Quant à la loi réprimant le terrorisme, elle a été mise en œuvre à quelques reprises, notamment en vue de poursuivre Bahar Kimyongur. Les faits justifiant cette poursuite se limitent à la traduction du turc vers le français d’un communiqué de presse et à la tenue d’un bureau de renseignement bruxellois offrant des informations quant à la situation en Turquie : ils ne constituent en rien une menace contre la sécurité du citoyen belge. Bahar Kimyongur a certes été définitivement acquitté après cinq années de procès – la Cour d’appel de Bruxelles jugeant qu’il n’avait rien fait d’autre que faire usage de sa liberté d’expression – mais la procédure a dû être répétée à trois reprises, tant le libellé de la loi est incertain. Dont coût pour le contribuable : quelques dizaines de milliers d’euros…. Votre parti est-il prêt à poursuivre rapidement l’évaluation de la loi en matière de terrorisme, qui avait été entamée sous la précédente législature ? Votre parti peut-il s’engager à refuser toute extension de ces lois anti-terrorisme controversées jusqu’à ce que cette procédure d’évaluation soit menée à son terme ? Votre parti est-il disposé à adopter les modifications légales nécessaires pour éviter que ces lois ne soient encore détournées pour bâillonner la liberté d’expression, et éviter que les moyens limités des pouvoirs publics, bien nécessaires dans la lutte contre le véritable terrorisme, ne soient encore gaspillés de cette manière ?

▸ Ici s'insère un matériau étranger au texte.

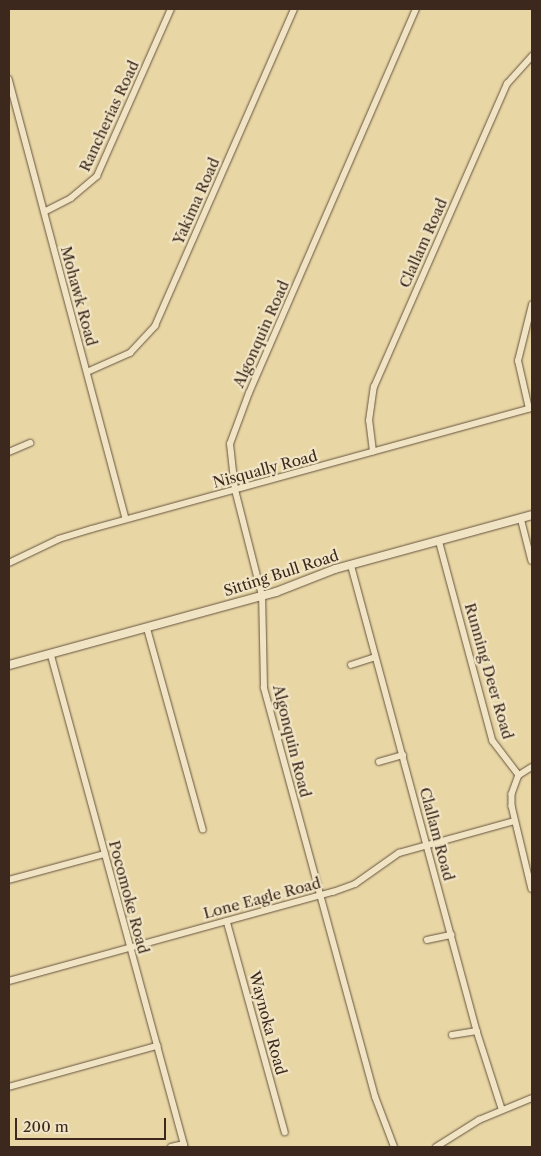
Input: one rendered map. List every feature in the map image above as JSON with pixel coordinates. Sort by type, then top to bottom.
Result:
[{"type":"street","name":"Rancherias Road","points":[[44,212],[70,198],[97,176],[171,9]]},
{"type":"street","name":"Yakima Road","points":[[87,372],[130,353],[155,326],[294,9]]},
{"type":"street","name":"Algonquin Road","points":[[394,1147],[375,1097],[264,688],[262,596],[235,490],[230,444],[249,393],[416,9]]},
{"type":"street","name":"Clallam Road","points":[[373,452],[368,421],[374,387],[507,84],[532,56]]},
{"type":"street","name":"Mohawk Road","points":[[9,79],[126,519]]},
{"type":"street","points":[[531,408],[518,361],[532,304]]},
{"type":"street","name":"Nisqually Road","points":[[9,563],[59,539],[126,519],[531,408]]},
{"type":"street","points":[[9,452],[30,443]]},
{"type":"street","name":"Sitting Bull Road","points":[[9,665],[262,596],[351,564],[532,515]]},
{"type":"street","points":[[520,518],[532,561]]},
{"type":"street","name":"Running Deer Road","points":[[438,540],[493,741],[519,775]]},
{"type":"street","name":"Clallam Road","points":[[351,564],[450,935],[477,1031],[502,1109]]},
{"type":"street","points":[[148,627],[203,829]]},
{"type":"street","name":"Pocomoke Road","points":[[51,654],[184,1145]]},
{"type":"street","points":[[351,665],[375,657]]},
{"type":"street","points":[[378,762],[403,755]]},
{"type":"street","points":[[532,767],[519,775],[512,794],[514,821],[532,889]]},
{"type":"street","name":"Lone Eagle Road","points":[[9,981],[355,884],[399,853],[514,821]]},
{"type":"street","points":[[9,880],[105,854]]},
{"type":"street","name":"Waynoka Road","points":[[227,921],[284,1132]]},
{"type":"street","points":[[427,940],[450,935]]},
{"type":"street","points":[[452,1035],[477,1031]]},
{"type":"street","points":[[9,1087],[157,1046]]},
{"type":"street","points":[[436,1147],[502,1109],[532,1098]]},
{"type":"street","points":[[171,1147],[184,1145]]}]
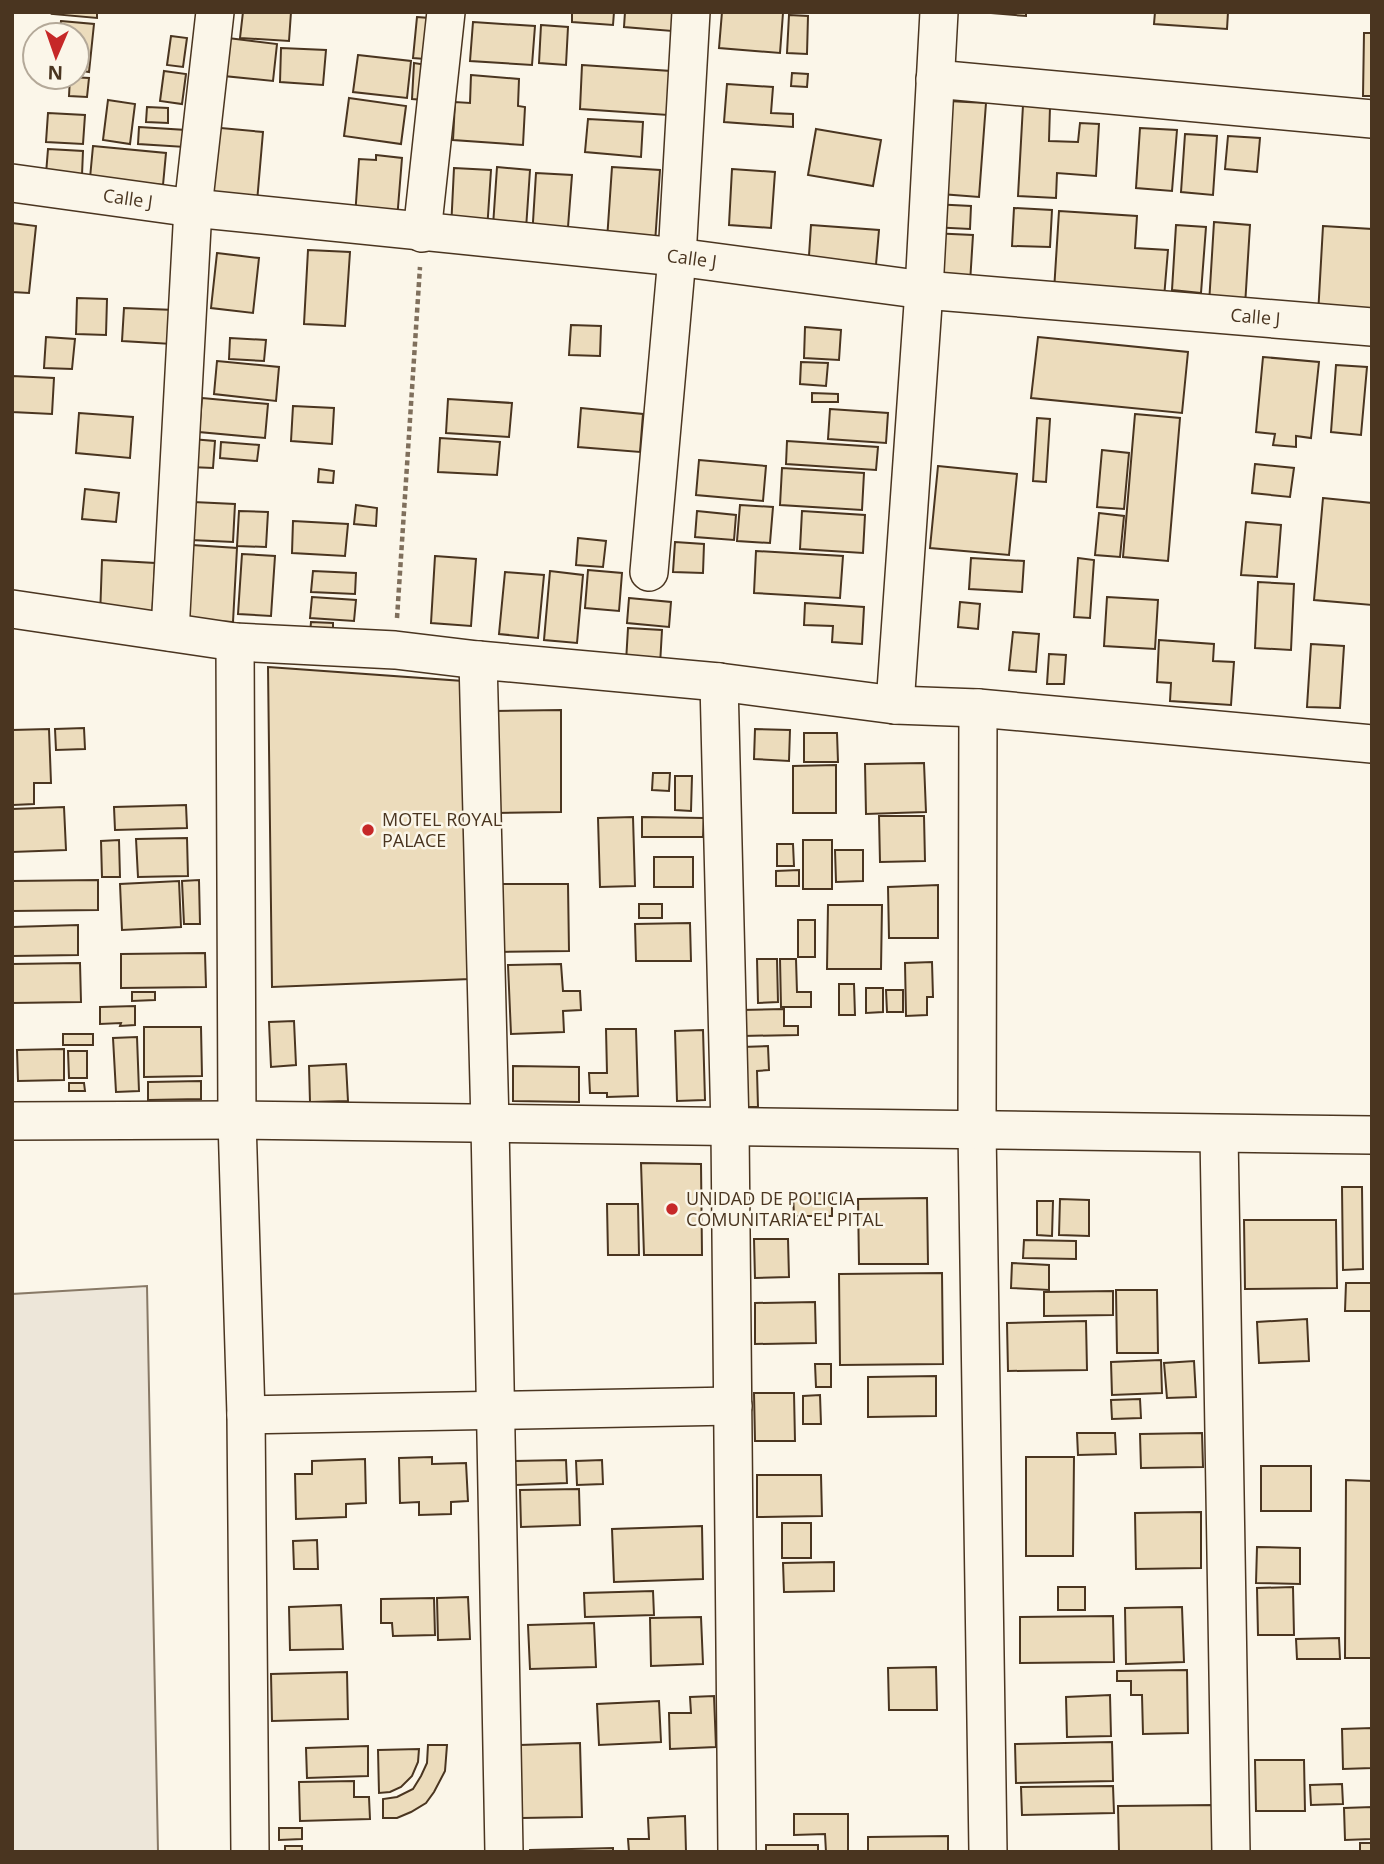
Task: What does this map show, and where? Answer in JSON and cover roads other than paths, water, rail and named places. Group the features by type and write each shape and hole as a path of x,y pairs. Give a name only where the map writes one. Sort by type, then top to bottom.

Les militants syndicaux sont de plus en plus souvent confrontés à des décisions judiciaires d’imposition d’astreintes, qui limitent le droit de grève et la liberté syndicale. Cette pratique contrevient aux principes de notre modèle social, selon lesquels les pouvoirs publics doivent jouer un rôle d’intermédiaire entre employeurs et employés lors d’un conflit collectif de travail, mais pas intervenir en faveur de l’une ou l’autre des parties. Votre parti s’engage-t-il à soutenir toute modification législative visant à soustraire de la censure préventive du juge de référé, l’examen des actions menées dans le cadre de conflits collectifs ?
Bref, nous demandons aux partis politiques de protéger énergiquement le droit à l’engagement. La criminalisation de l’engagement et de l’activisme constitue en effet une menace contre l’État de droit. Et, dans la mesure où le militantisme contribue au débat politique, sa criminalisation constitue également une menace contre la démocratie. Le droit à l’engagement politique est désormais menacé de toute part : par le détournement de certaines procédures, par la poursuite pénales contre des actions militantes, par l’élargissement des moyens d’enquête de la police et des services de renseignement, par des requêtes unilatérales qui imposent de mettre un terme à des actions de grève, par des chantages ou des plaintes en calomnie et diffamation, par des arrestations et des perquisitions. Nous espérons que votre parti perçoit le danger que recèlent ces tendances et entreprendra les démarches nécessaires pour mettre un coup d’arrêt à cet excès de répression.